Avalanche study calls for home buyouts
The new avalanche mitigation study, which looks at Behrends Avenue and White Subdivision avalanche paths, gave eight recommendations to the city — including home buy-out options and a second crossing to Douglas Island.
The City and Borough of Juneau received a Federal Emergency Management Agency grant to update its hazard’s mitigation plan, including avalanche mitigation. City Emergency Programs Manager Tom Mattice, also the avalanche forecaster for the city, explained the report for the Assembly Committee of the Whole on Monday.

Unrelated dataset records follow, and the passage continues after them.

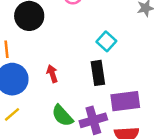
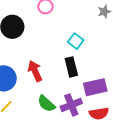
red arrow: (52, 74) -> (35, 71), size x1.5

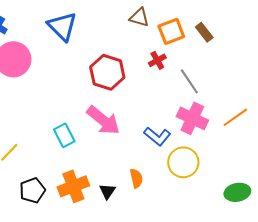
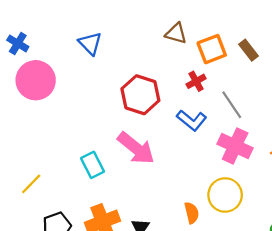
blue triangle: (62, 26) -> (90, 43), size x0.7
blue L-shape: (157, 136) -> (192, 120), moved
orange semicircle: (136, 178) -> (192, 213), moved

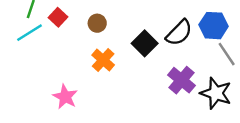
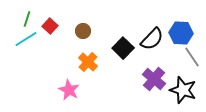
pink star: (65, 97) -> (69, 90), moved

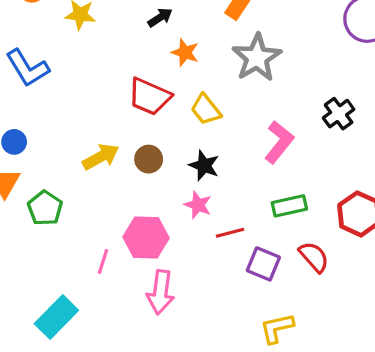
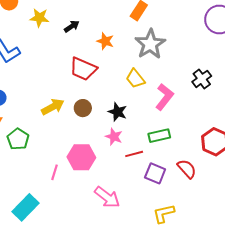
black arrow: (160, 17) -> (72, 26), moved
yellow trapezoid: (206, 109) -> (135, 79), moved
green rectangle: (289, 206) -> (159, 136), moved
pink arrow: (161, 292) -> (107, 197), moved, turned -60

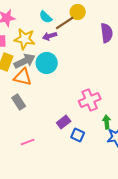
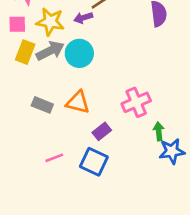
orange triangle: (23, 77) -> (78, 102), moved
gray rectangle: (19, 102) -> (42, 105), turned -35
blue square: (78, 135) -> (94, 162), moved, size x1.5

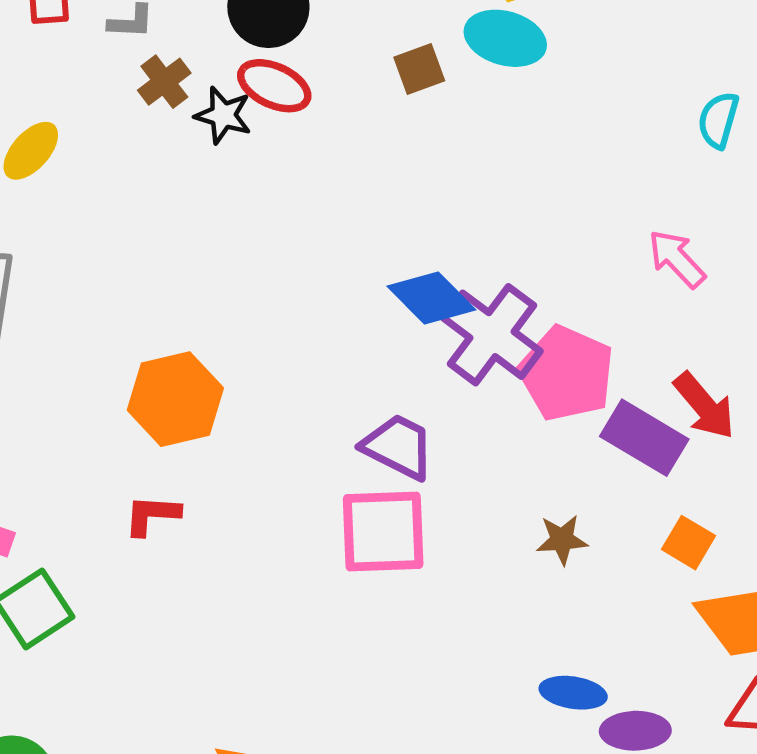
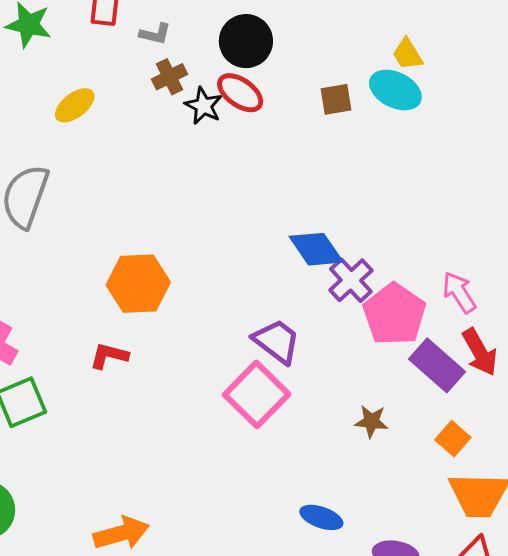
pink arrow: (677, 259) -> (459, 292), moved
purple cross: (492, 335) -> (351, 280), size x0.7
pink square: (383, 531) -> (257, 394), turned 36
blue ellipse: (573, 693) -> (321, 517), moved

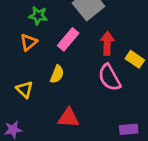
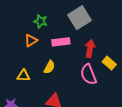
pink rectangle: (68, 39) -> (61, 42), turned 36
yellow triangle: (25, 89) -> (23, 76), turned -48

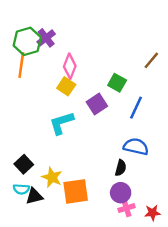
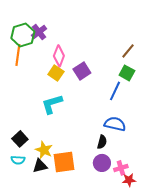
green square: (117, 83) -> (127, 73), moved
purple square: (97, 104) -> (82, 71), moved
black triangle: (34, 196) -> (40, 166), moved
pink cross: (126, 208) -> (121, 168), moved

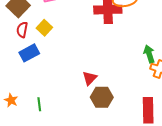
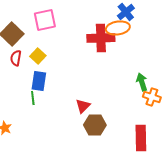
blue rectangle: (29, 53) -> (39, 81), moved, turned -54
green line: (39, 104) -> (33, 98), moved

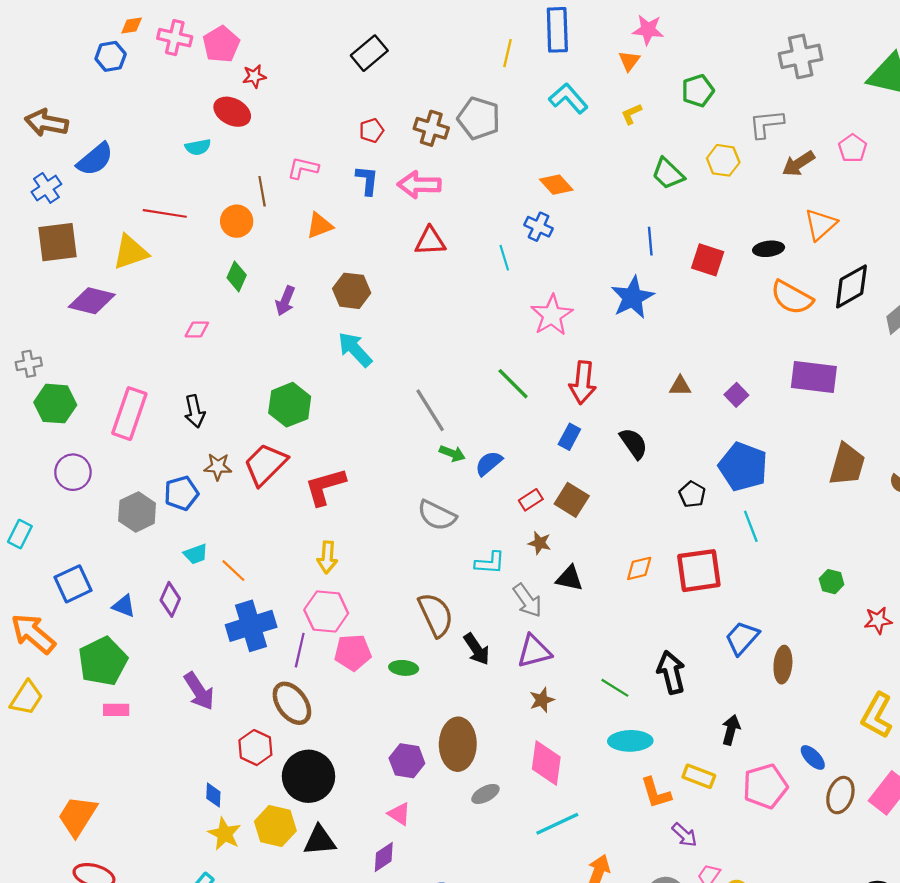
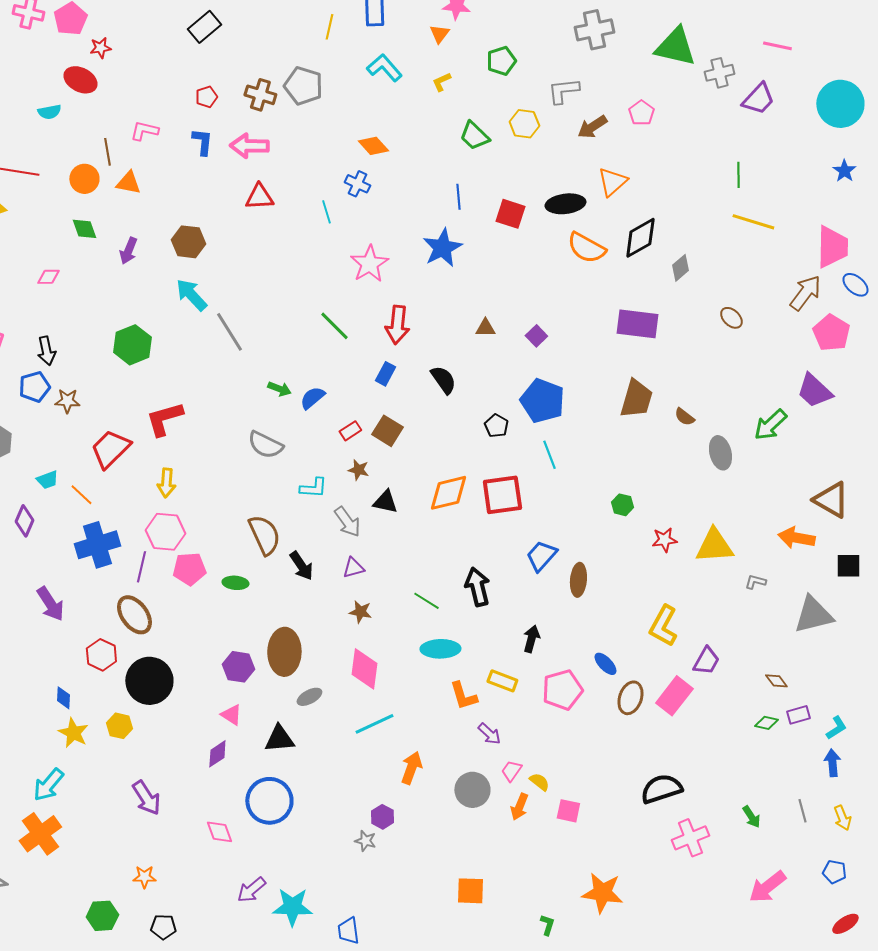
orange triangle: (320, 226) -> (128, 183), moved, turned 32
black ellipse: (769, 249) -> (565, 204), size x1.4
green diamond: (237, 276) -> (84, 229), turned -44
purple rectangle: (814, 377) -> (637, 324), moved
gray line: (430, 410) -> (229, 332), moved
red trapezoid: (265, 464) -> (110, 449), moved
blue pentagon: (181, 493) -> (34, 387), moved
orange diamond: (639, 568) -> (448, 493), size x1.6
purple triangle: (534, 651) -> (353, 568), size x0.7
brown star: (542, 700) -> (360, 612), turned 30
yellow hexagon: (275, 826) -> (119, 726), size x0.7
black triangle: (320, 840) -> (279, 739), moved

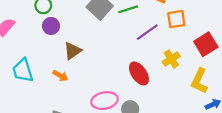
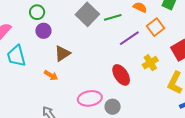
orange square: (176, 19) -> (156, 27), turned -30
cyan trapezoid: (23, 70) -> (16, 56), moved

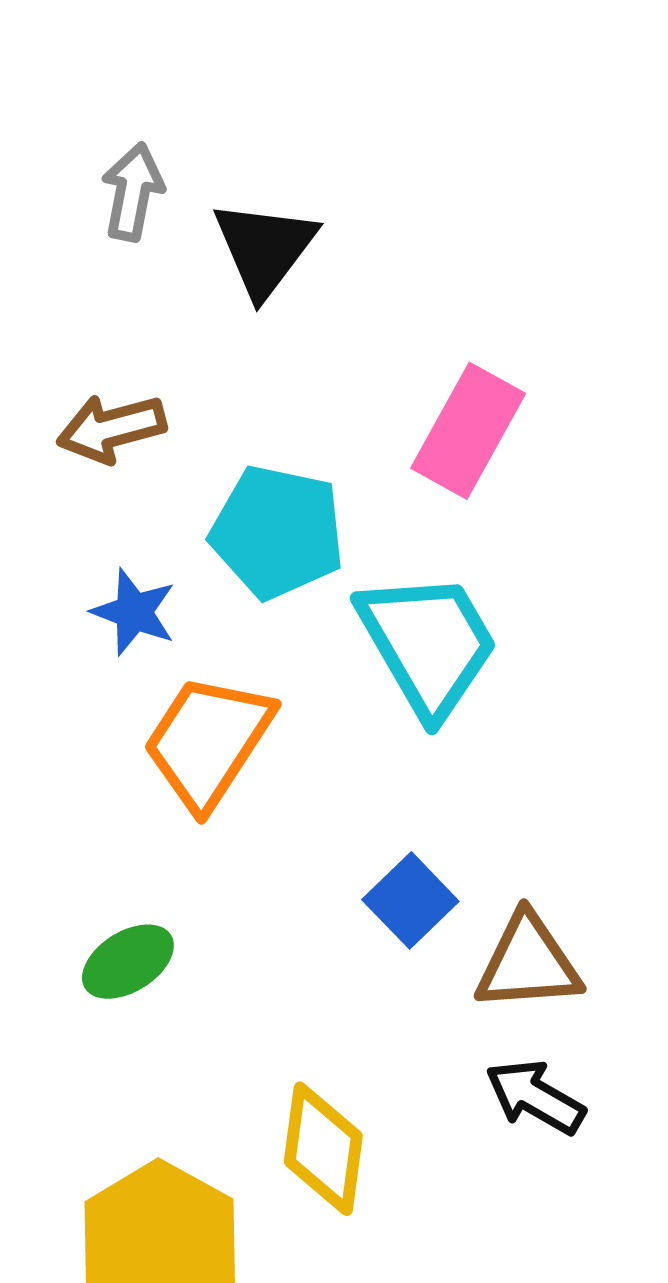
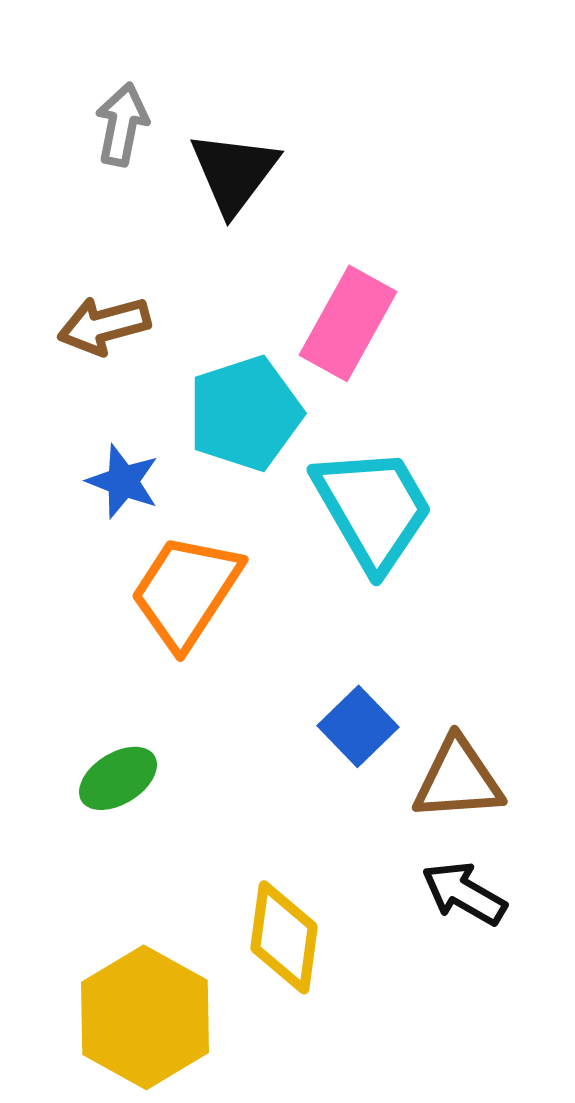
pink rectangle: (468, 431) -> (348, 323), moved
cyan pentagon: (277, 532) -> (245, 413), turned -30

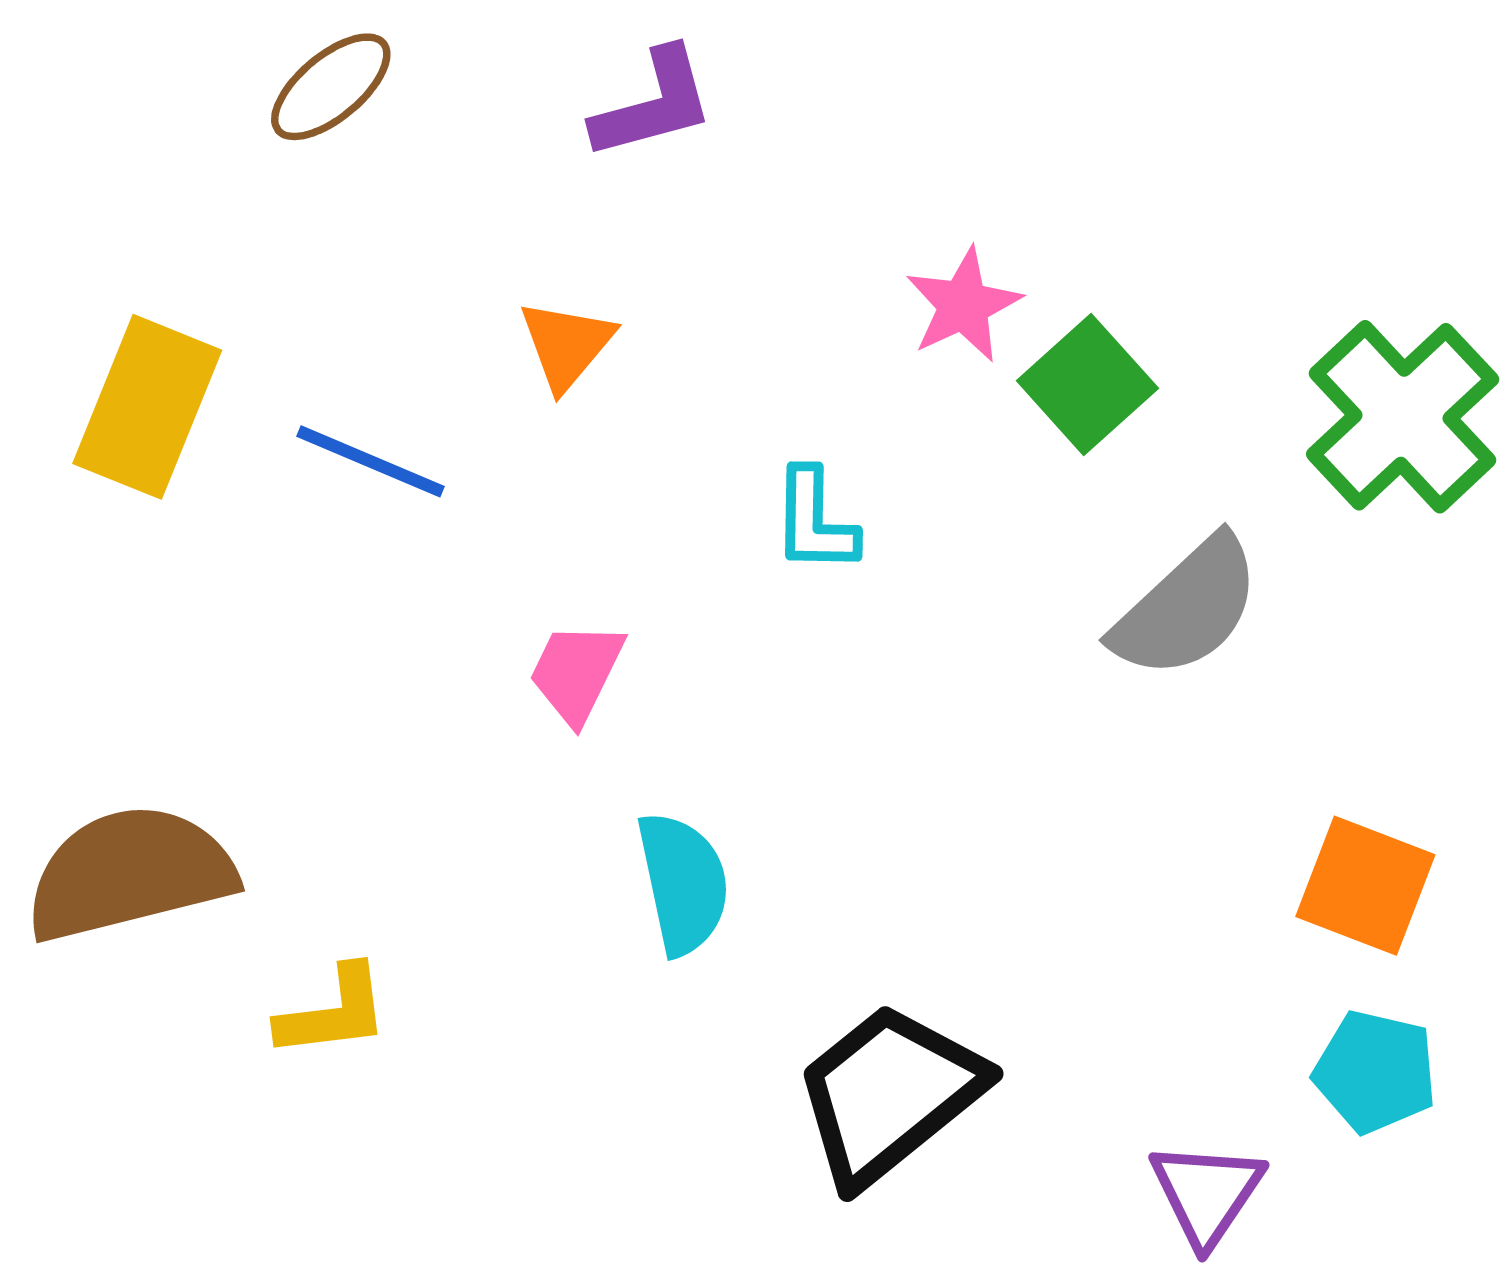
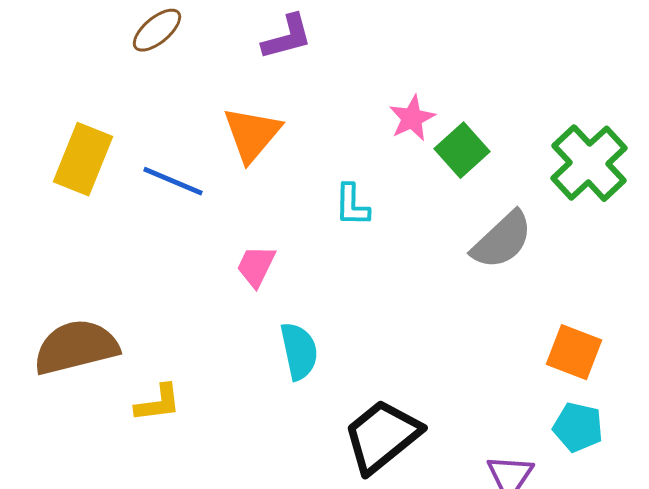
orange triangle: (566, 345) -> (252, 134), size x1.5

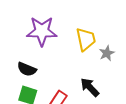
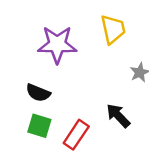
yellow trapezoid: (86, 39) -> (113, 29), moved

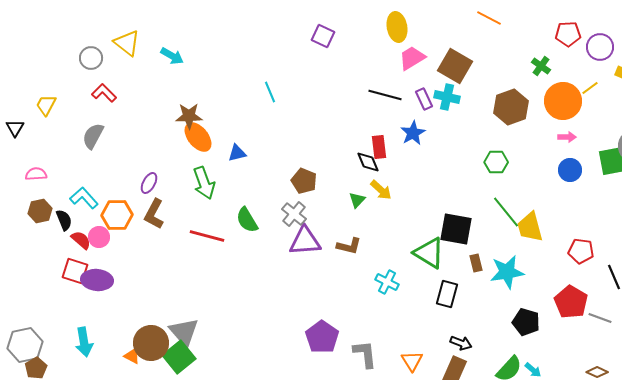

The study was conducted by WSL Institute for Snow and Avalanche Research, a company in Davos, Switzerland. Mattice said the company was chosen because it is using new computer technology that shows impact pressure.
Mattice emphasized that the study was not a hazards map for the city, but instead a mitigation plan that evaluated past studies and included modeling and mapping.
Mattice showed an example of how the company looked at avalanche zones by playing a video clip. The video showed a computer animation of a swath of snow at the top of Mount Juneau represented in green. As the video played, it showed that snow pack become an avalanche and how it fell down the mountain. As it fell, the colors changed to how dense the snow was. This computer program for SLF is called Rapid Mass Movements, RAMMS. This system does not currently evaluate “powder snow” avalanches — very dry avalanches.
The company did those analyses for 10-year, 30-year, and 300-year avalanche scenarios. The consultant visited Juneau in April to evaluate the avalanche paths.
The study was also submitted with a note of caution.
“The city should know that while SLF can and does attempt to uphold the highest professional standards, the state of science and engineering knowledge is incomplete, and does not always permit certainty,” it states. “The complex phenomena involved in avalanches cannot be perfectly evaluated and predicted, and methods used to predict avalanche behavior change as new research becomes available.”
The study looked at the Hart report from 1967 and 1968, the La Chapelle report of 1968, the Geophysical Hazards Investigation by the city in 1972, and the Juneau Area Mass-Wasting and Snow Avalanche Analysis of 1992.
The new report describes the Behrends Avenue avalanche path as “very complex” with a mean inclination of 35-40 degrees — which is actually pretty steep, with some points as much as a 50 degree inclination.
“This steep part of the avalanche track favors the formation of powder snow avalanches,” it states.
Further in the Behrends zone, the consultant references an incident in Galtuer.
“...Galtuer has a mean inclination from the crown line to the destruction area of 29 degrees, in February 1999 an extreme avalanche in this path killed 31 people,” it states. “If the Behrends Avenue avalanche path would be situated at a higher elevation, for example the Swiss Alps, large avalanches would probably be frequently observed.”
Mattice said Juneau is fortunate because of its elevation and because of the rain/snow in winter, making the mountainside more stable.
SLF evaluated the avalanche path and found that the 10-year avalanche does not reach Behrends Avenue, the 30-year avalanche would stop at Egan Drive, and the 300-year avalanche extends into Gastineau Channel.
Mattice said SLF evaluated several options for mitigations including artificial release (it did not recommend further detonation because it could trigger a significantly larger and several avalanches), preventative road closures on Glacier Highway and Egan Drive when the risk of a powder avalanche is high (though it notes it would be quite time consuming), snow supporting structures and deflecting dams. The consultant did not recommend snow supporting structures at this time because of the quantity needed. Deflecting dams would not be effective in the case of powder avalanches. It also looked at direct protection of buildings, which essentially would built structures around the mountain side of a home — like a stone wall. Mattice said the structure would cost more than homes on the site. There are 28 residential houses in the severe hazard zone and 12 in the zone designated as “special engineering.”
The White subdivision also was similarly assessed. SLF found the concern of a secondary avalanche release when creating an artificial avalanche release is still present. Damage potential in this zone is five residential houses in the severe hazard zone and eight buildings in the “special engineering” zone.
“The exposed buildings are not protected, e.g. reinforced, and seem to be very vulnerable against avalanche impacts,” the study found.
The study recommends closure of Egan Drive and Glacier Highway and evacuations should the city conduct artificial releases, since this location would be easier to conduct those mitigations. It does not recommend artificial release without evacuation. It did find that the White Subdivision is better suited for an artificial release. SLF recommended further study to determine if some kind of snow supporting structures would be appropriate for this location, starting with snow stakes and a geotechnical evaluation because of the mudflows. It advised that avalanche dams in this area would be very difficult because of the steep slope, but catching dams may be feasible. It could also address the mass-wasting issue during the rest of the year.
SLF recommended implementing mitigations in this area before considering housing buyouts for this subdivision.